Rewrite the records below with every "collectors" replaced by "collected by", leaving everything else unchanged.
# Supplied material start
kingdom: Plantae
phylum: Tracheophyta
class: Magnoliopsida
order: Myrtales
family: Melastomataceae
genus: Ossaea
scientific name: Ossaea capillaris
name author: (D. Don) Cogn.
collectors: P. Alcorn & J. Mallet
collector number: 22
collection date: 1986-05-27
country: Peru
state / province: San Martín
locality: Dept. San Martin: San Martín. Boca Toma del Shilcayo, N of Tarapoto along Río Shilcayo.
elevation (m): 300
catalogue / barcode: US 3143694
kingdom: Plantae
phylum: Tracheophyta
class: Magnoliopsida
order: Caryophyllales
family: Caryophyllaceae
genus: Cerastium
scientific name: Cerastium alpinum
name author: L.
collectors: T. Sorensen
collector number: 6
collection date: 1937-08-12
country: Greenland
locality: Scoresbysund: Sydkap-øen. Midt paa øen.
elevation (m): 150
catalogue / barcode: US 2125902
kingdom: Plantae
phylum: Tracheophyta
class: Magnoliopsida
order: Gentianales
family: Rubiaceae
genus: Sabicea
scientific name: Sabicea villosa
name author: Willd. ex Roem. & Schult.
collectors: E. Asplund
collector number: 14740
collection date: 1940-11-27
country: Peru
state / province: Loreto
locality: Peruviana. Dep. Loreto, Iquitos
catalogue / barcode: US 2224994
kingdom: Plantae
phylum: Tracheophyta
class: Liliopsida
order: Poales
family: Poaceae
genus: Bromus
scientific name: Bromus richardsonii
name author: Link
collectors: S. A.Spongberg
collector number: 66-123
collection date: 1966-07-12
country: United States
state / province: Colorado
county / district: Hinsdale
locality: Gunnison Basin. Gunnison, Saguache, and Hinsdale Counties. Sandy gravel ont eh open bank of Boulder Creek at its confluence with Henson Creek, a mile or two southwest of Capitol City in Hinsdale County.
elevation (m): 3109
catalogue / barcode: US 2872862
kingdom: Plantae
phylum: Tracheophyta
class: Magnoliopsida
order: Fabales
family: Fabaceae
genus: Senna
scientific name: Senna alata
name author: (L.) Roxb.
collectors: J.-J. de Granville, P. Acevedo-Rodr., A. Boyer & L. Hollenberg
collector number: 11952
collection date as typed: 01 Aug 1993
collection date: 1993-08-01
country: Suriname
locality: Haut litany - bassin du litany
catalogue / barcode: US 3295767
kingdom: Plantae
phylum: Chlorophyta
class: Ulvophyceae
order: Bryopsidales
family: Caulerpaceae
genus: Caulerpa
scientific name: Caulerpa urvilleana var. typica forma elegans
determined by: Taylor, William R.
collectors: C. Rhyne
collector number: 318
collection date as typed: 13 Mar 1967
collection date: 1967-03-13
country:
# Supplied material end
* Answer for the task *
kingdom: Plantae
phylum: Tracheophyta
class: Magnoliopsida
order: Myrtales
family: Melastomataceae
genus: Ossaea
scientific name: Ossaea capillaris
name author: (D. Don) Cogn.
collected by: P. Alcorn & J. Mallet
collector number: 22
collection date: 1986-05-27
country: Peru
state / province: San Martín
locality: Dept. San Martin: San Martín. Boca Toma del Shilcayo, N of Tarapoto along Río Shilcayo.
elevation (m): 300
catalogue / barcode: US 3143694
kingdom: Plantae
phylum: Tracheophyta
class: Magnoliopsida
order: Caryophyllales
family: Caryophyllaceae
genus: Cerastium
scientific name: Cerastium alpinum
name author: L.
collected by: T. Sorensen
collector number: 6
collection date: 1937-08-12
country: Greenland
locality: Scoresbysund: Sydkap-øen. Midt paa øen.
elevation (m): 150
catalogue / barcode: US 2125902
kingdom: Plantae
phylum: Tracheophyta
class: Magnoliopsida
order: Gentianales
family: Rubiaceae
genus: Sabicea
scientific name: Sabicea villosa
name author: Willd. ex Roem. & Schult.
collected by: E. Asplund
collector number: 14740
collection date: 1940-11-27
country: Peru
state / province: Loreto
locality: Peruviana. Dep. Loreto, Iquitos
catalogue / barcode: US 2224994
kingdom: Plantae
phylum: Tracheophyta
class: Liliopsida
order: Poales
family: Poaceae
genus: Bromus
scientific name: Bromus richardsonii
name author: Link
collected by: S. A.Spongberg
collector number: 66-123
collection date: 1966-07-12
country: United States
state / province: Colorado
county / district: Hinsdale
locality: Gunnison Basin. Gunnison, Saguache, and Hinsdale Counties. Sandy gravel ont eh open bank of Boulder Creek at its confluence with Henson Creek, a mile or two southwest of Capitol City in Hinsdale County.
elevation (m): 3109
catalogue / barcode: US 2872862
kingdom: Plantae
phylum: Tracheophyta
class: Magnoliopsida
order: Fabales
family: Fabaceae
genus: Senna
scientific name: Senna alata
name author: (L.) Roxb.
collected by: J.-J. de Granville, P. Acevedo-Rodr., A. Boyer & L. Hollenberg
collector number: 11952
collection date as typed: 01 Aug 1993
collection date: 1993-08-01
country: Suriname
locality: Haut litany - bassin du litany
catalogue / barcode: US 3295767
kingdom: Plantae
phylum: Chlorophyta
class: Ulvophyceae
order: Bryopsidales
family: Caulerpaceae
genus: Caulerpa
scientific name: Caulerpa urvilleana var. typica forma elegans
determined by: Taylor, William R.
collected by: C. Rhyne
collector number: 318
collection date as typed: 13 Mar 1967
collection date: 1967-03-13
country:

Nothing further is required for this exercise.